» Do this:
Rewrite all of the entries below with every instance of "catalogue" replaced by "catalog", leaving everything else unchanged. Omit the pictures from your answer.

Data entries:
··········
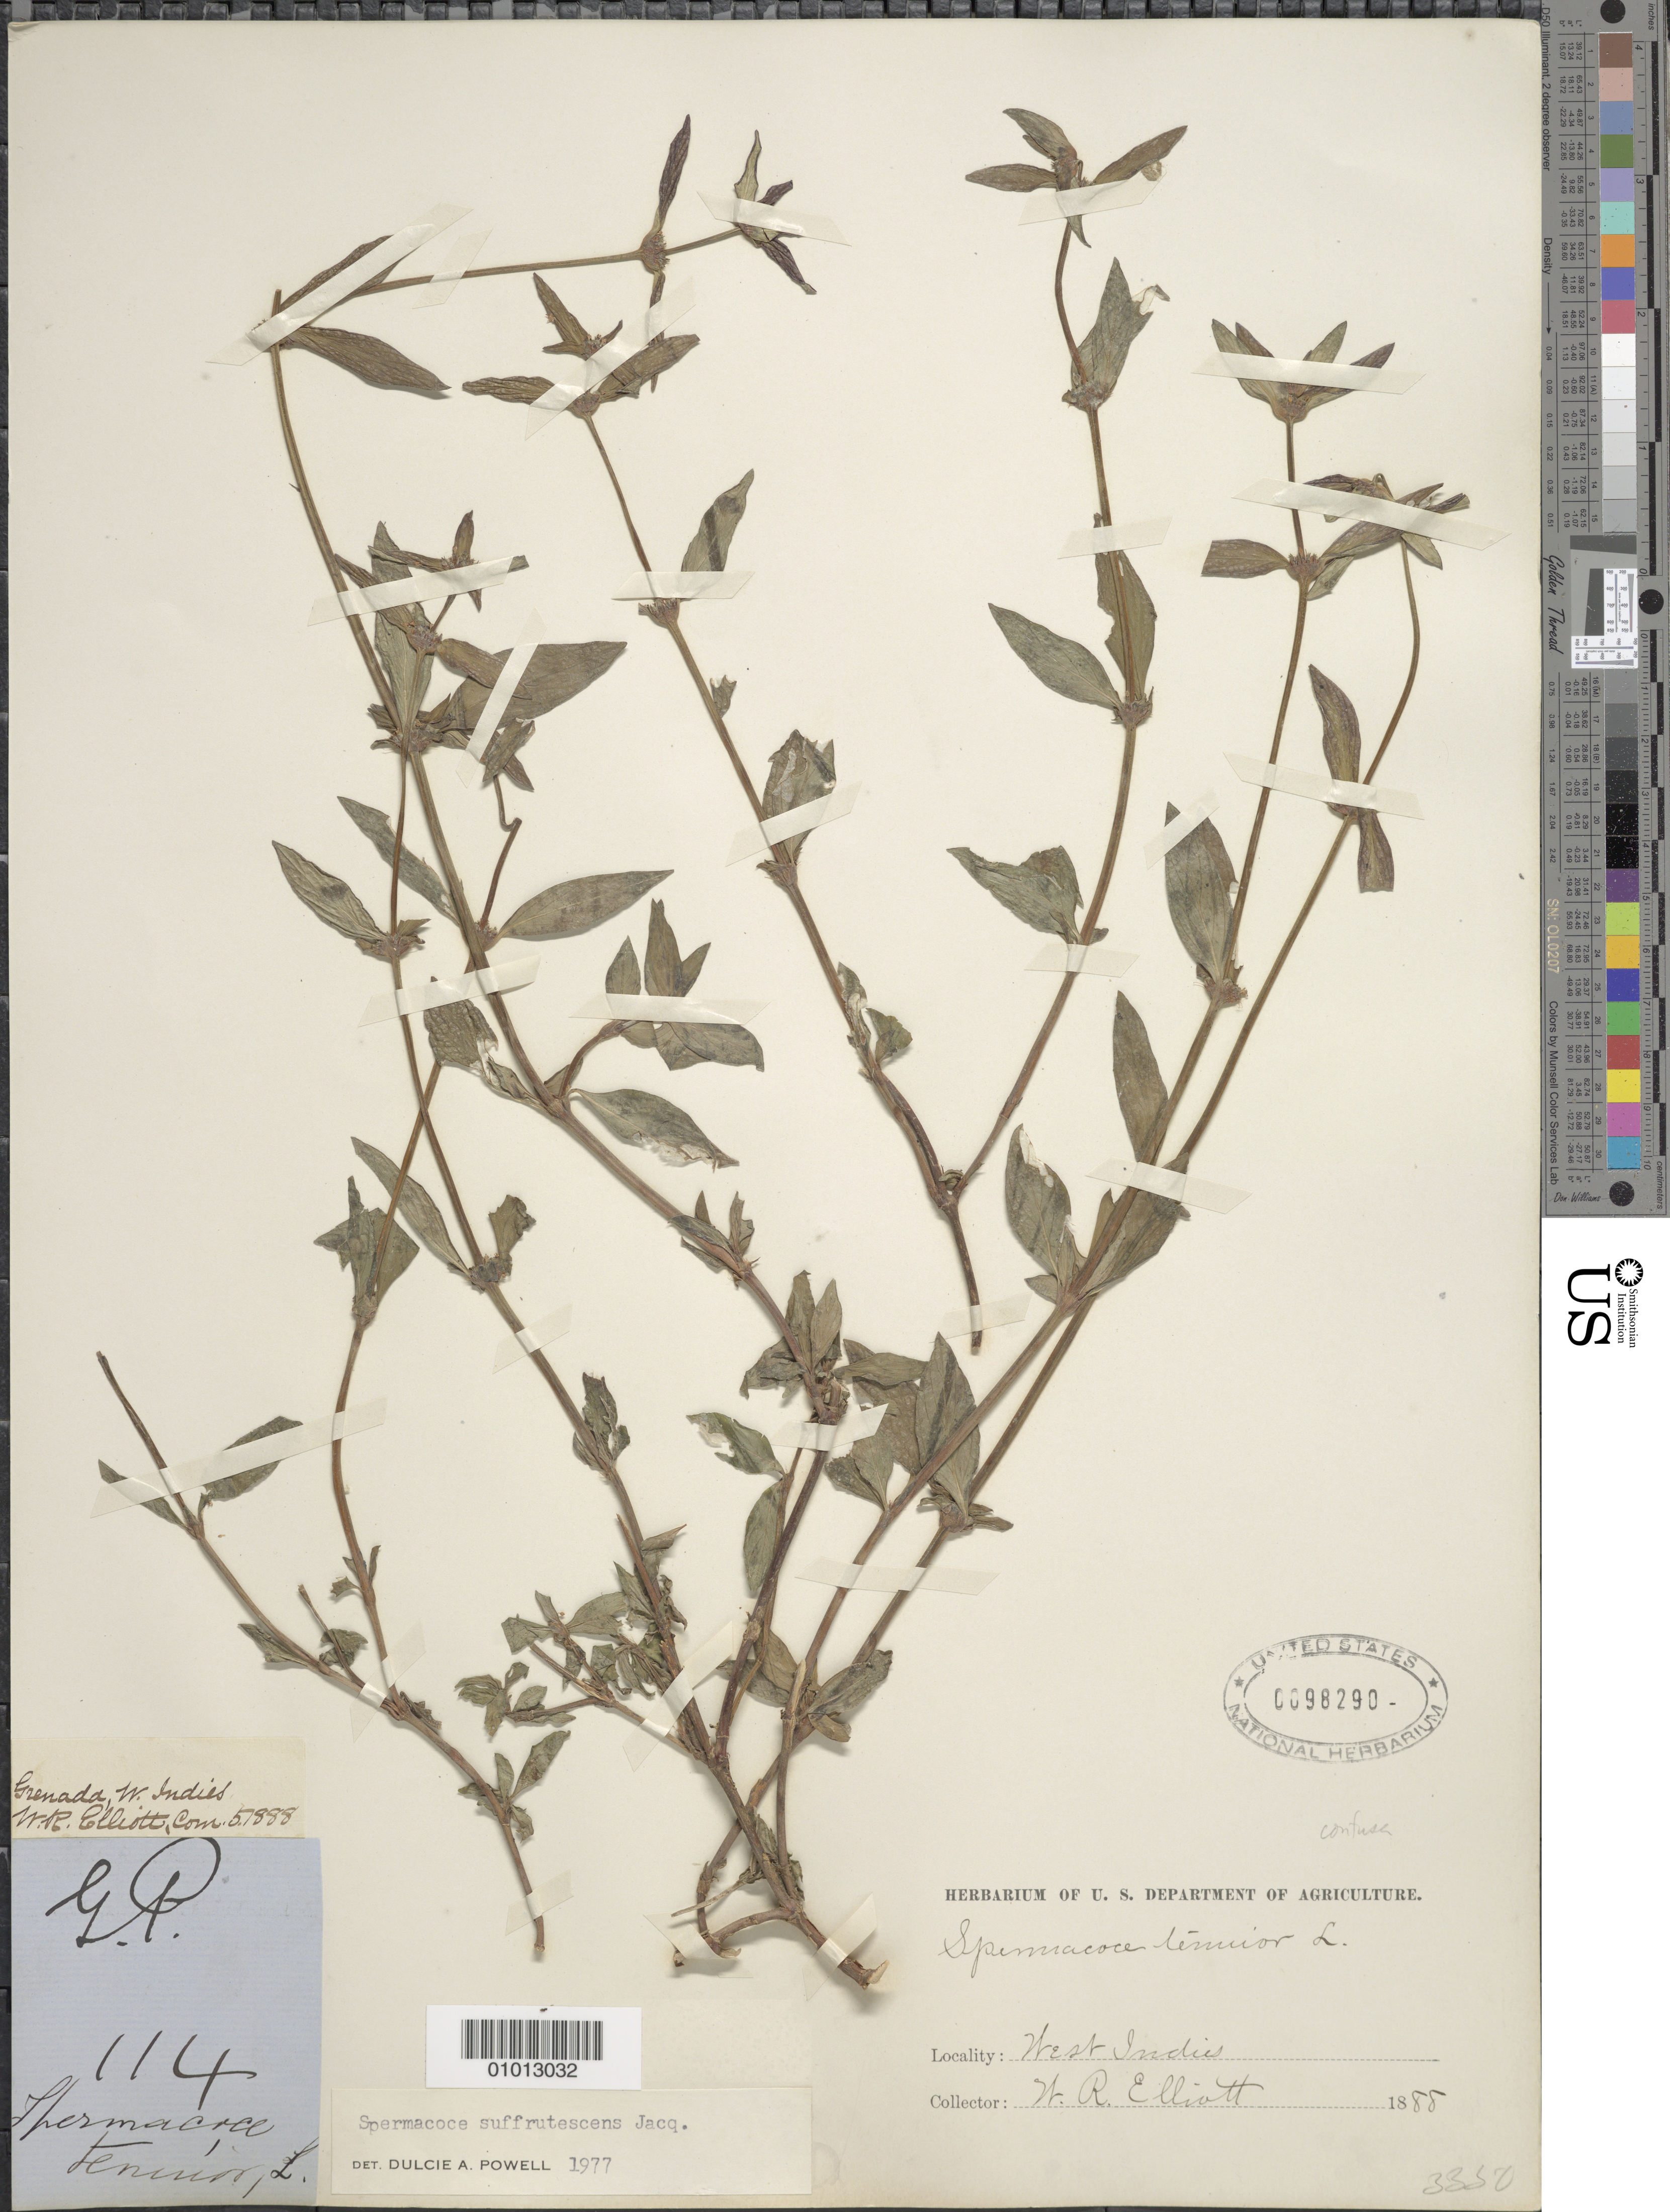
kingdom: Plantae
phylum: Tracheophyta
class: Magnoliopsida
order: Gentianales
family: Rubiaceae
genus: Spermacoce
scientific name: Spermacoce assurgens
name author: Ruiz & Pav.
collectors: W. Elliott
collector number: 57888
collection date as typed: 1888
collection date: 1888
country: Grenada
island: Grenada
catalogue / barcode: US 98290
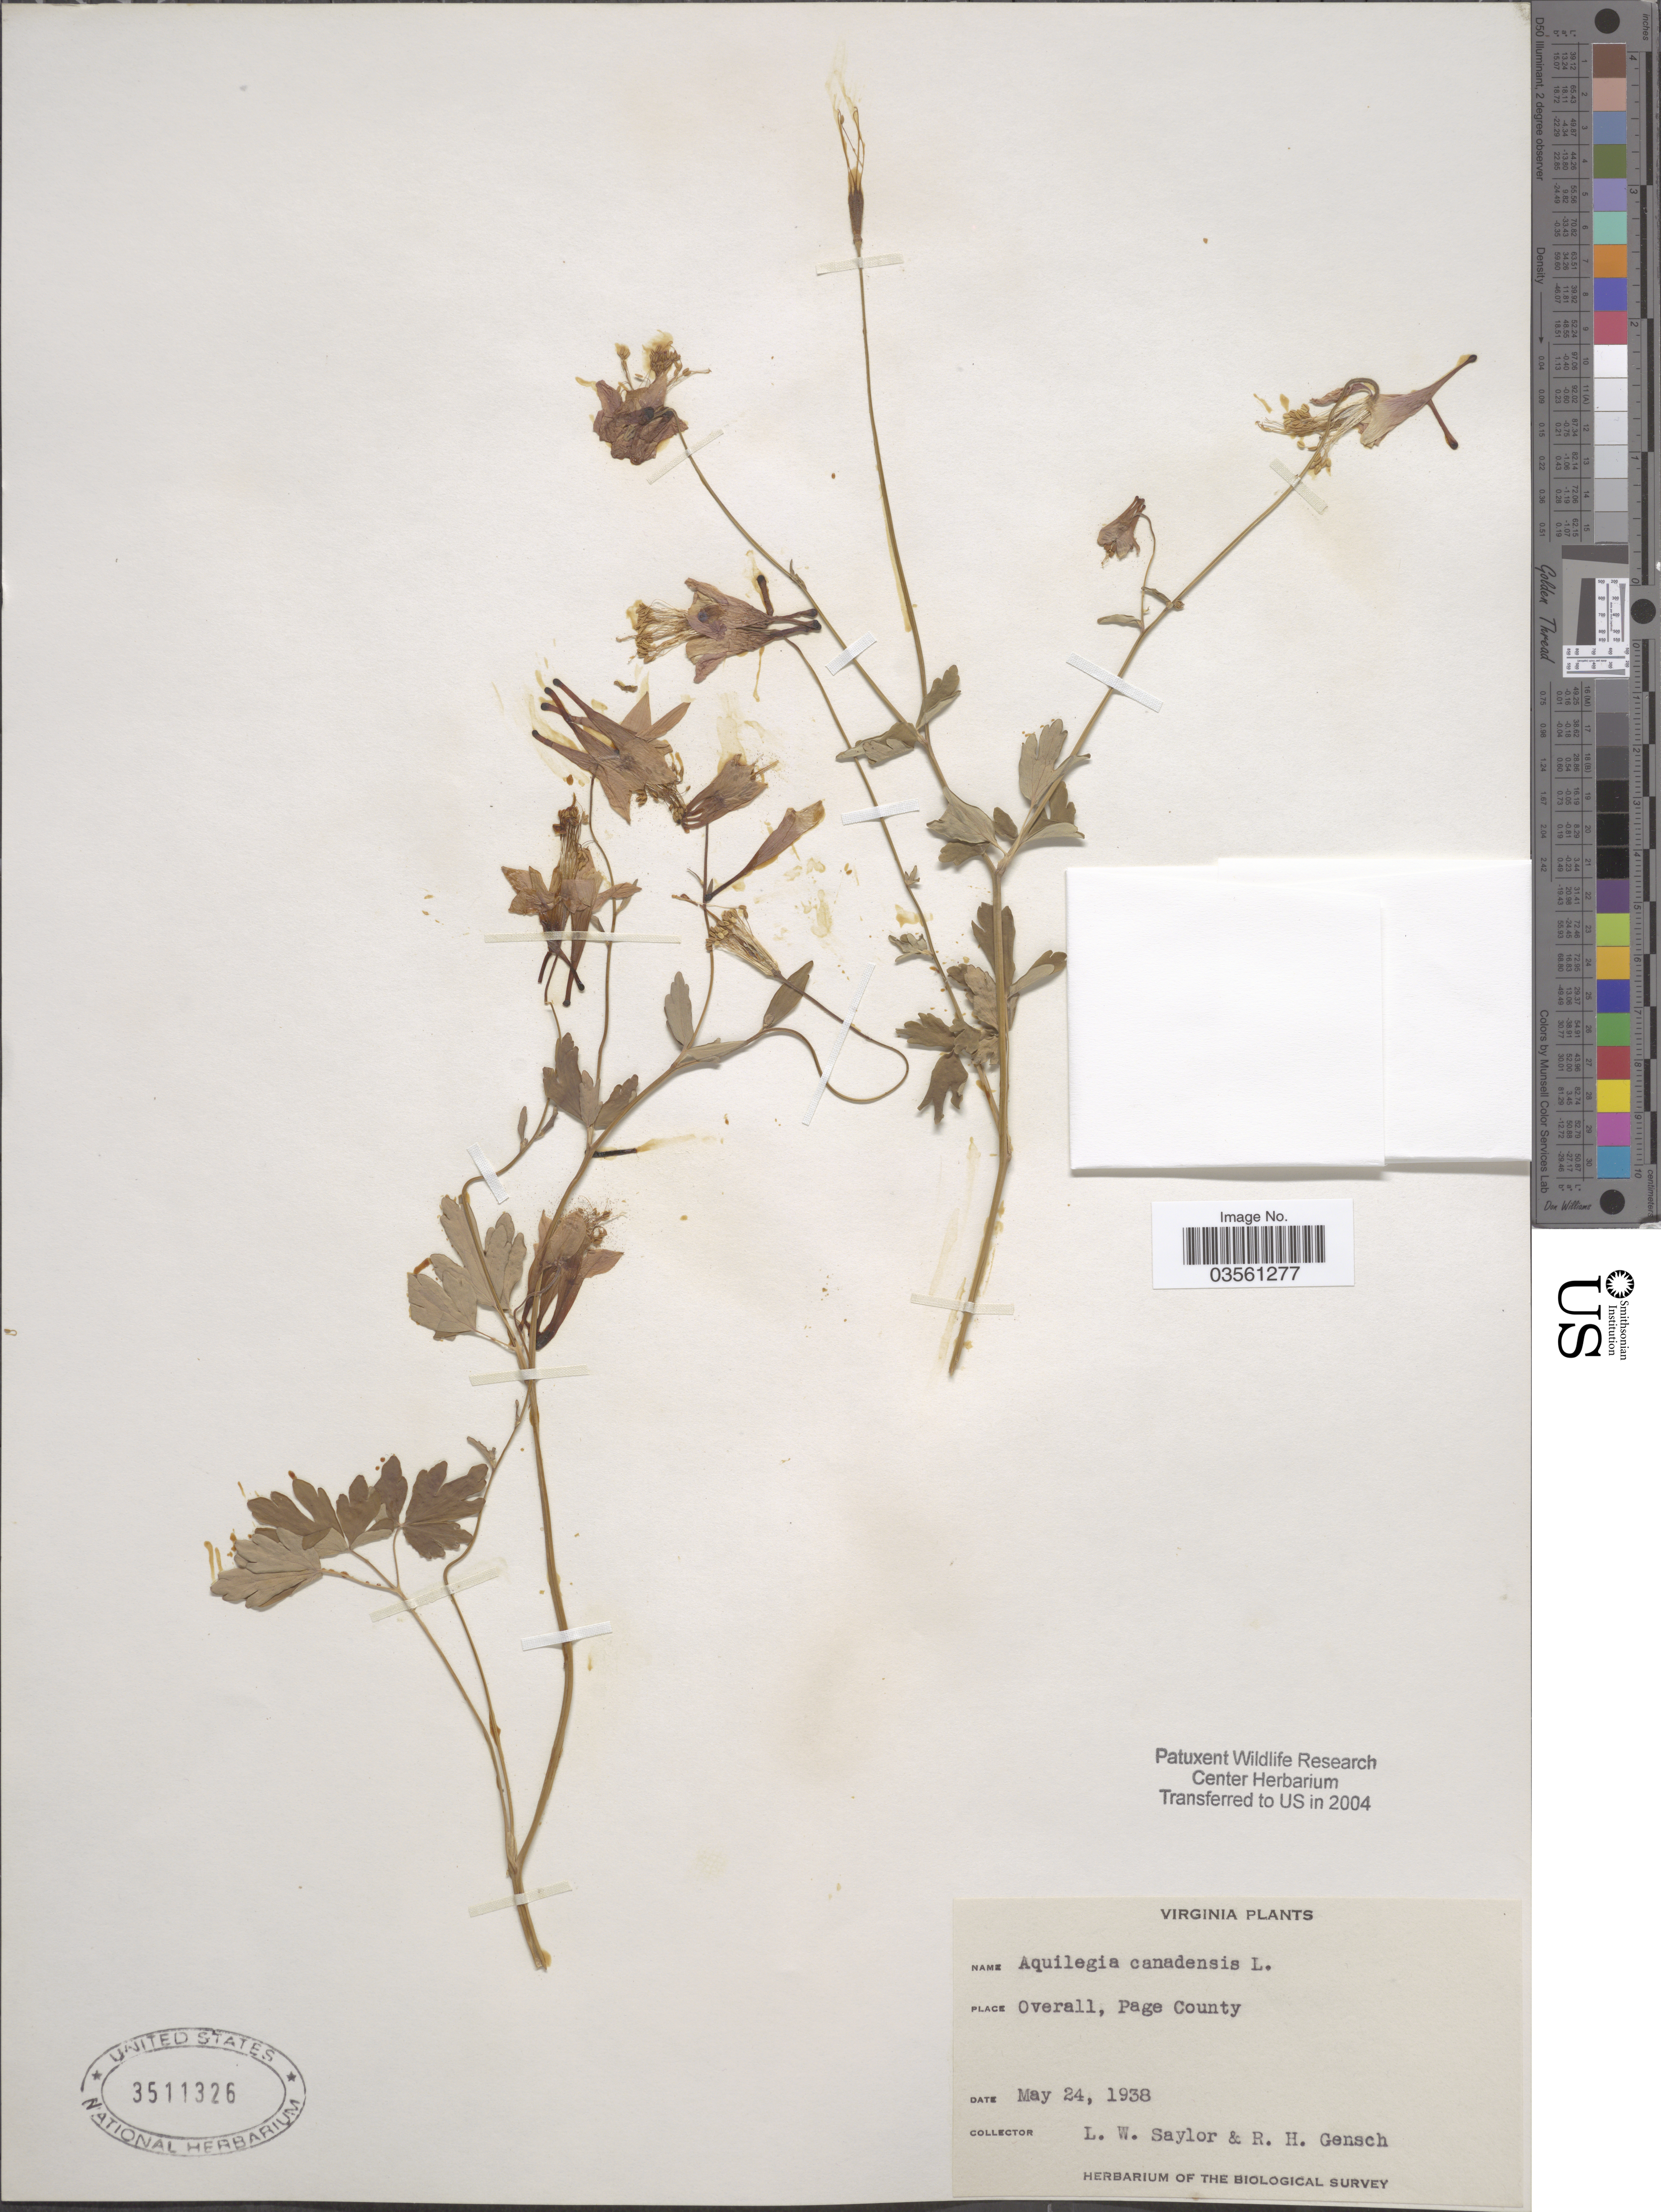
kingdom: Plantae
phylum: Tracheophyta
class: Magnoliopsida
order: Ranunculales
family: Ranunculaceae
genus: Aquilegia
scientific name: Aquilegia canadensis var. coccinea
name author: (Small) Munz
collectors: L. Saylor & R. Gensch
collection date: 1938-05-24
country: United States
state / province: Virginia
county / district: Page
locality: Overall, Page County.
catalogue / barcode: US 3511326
··········
» Expected answer:
kingdom: Plantae
phylum: Tracheophyta
class: Magnoliopsida
order: Gentianales
family: Rubiaceae
genus: Spermacoce
scientific name: Spermacoce assurgens
name author: Ruiz & Pav.
collectors: W. Elliott
collector number: 57888
collection date as typed: 1888
collection date: 1888
country: Grenada
island: Grenada
catalog / barcode: US 98290
kingdom: Plantae
phylum: Tracheophyta
class: Magnoliopsida
order: Ranunculales
family: Ranunculaceae
genus: Aquilegia
scientific name: Aquilegia canadensis var. coccinea
name author: (Small) Munz
collectors: L. Saylor & R. Gensch
collection date: 1938-05-24
country: United States
state / province: Virginia
county / district: Page
locality: Overall, Page County.
catalog / barcode: US 3511326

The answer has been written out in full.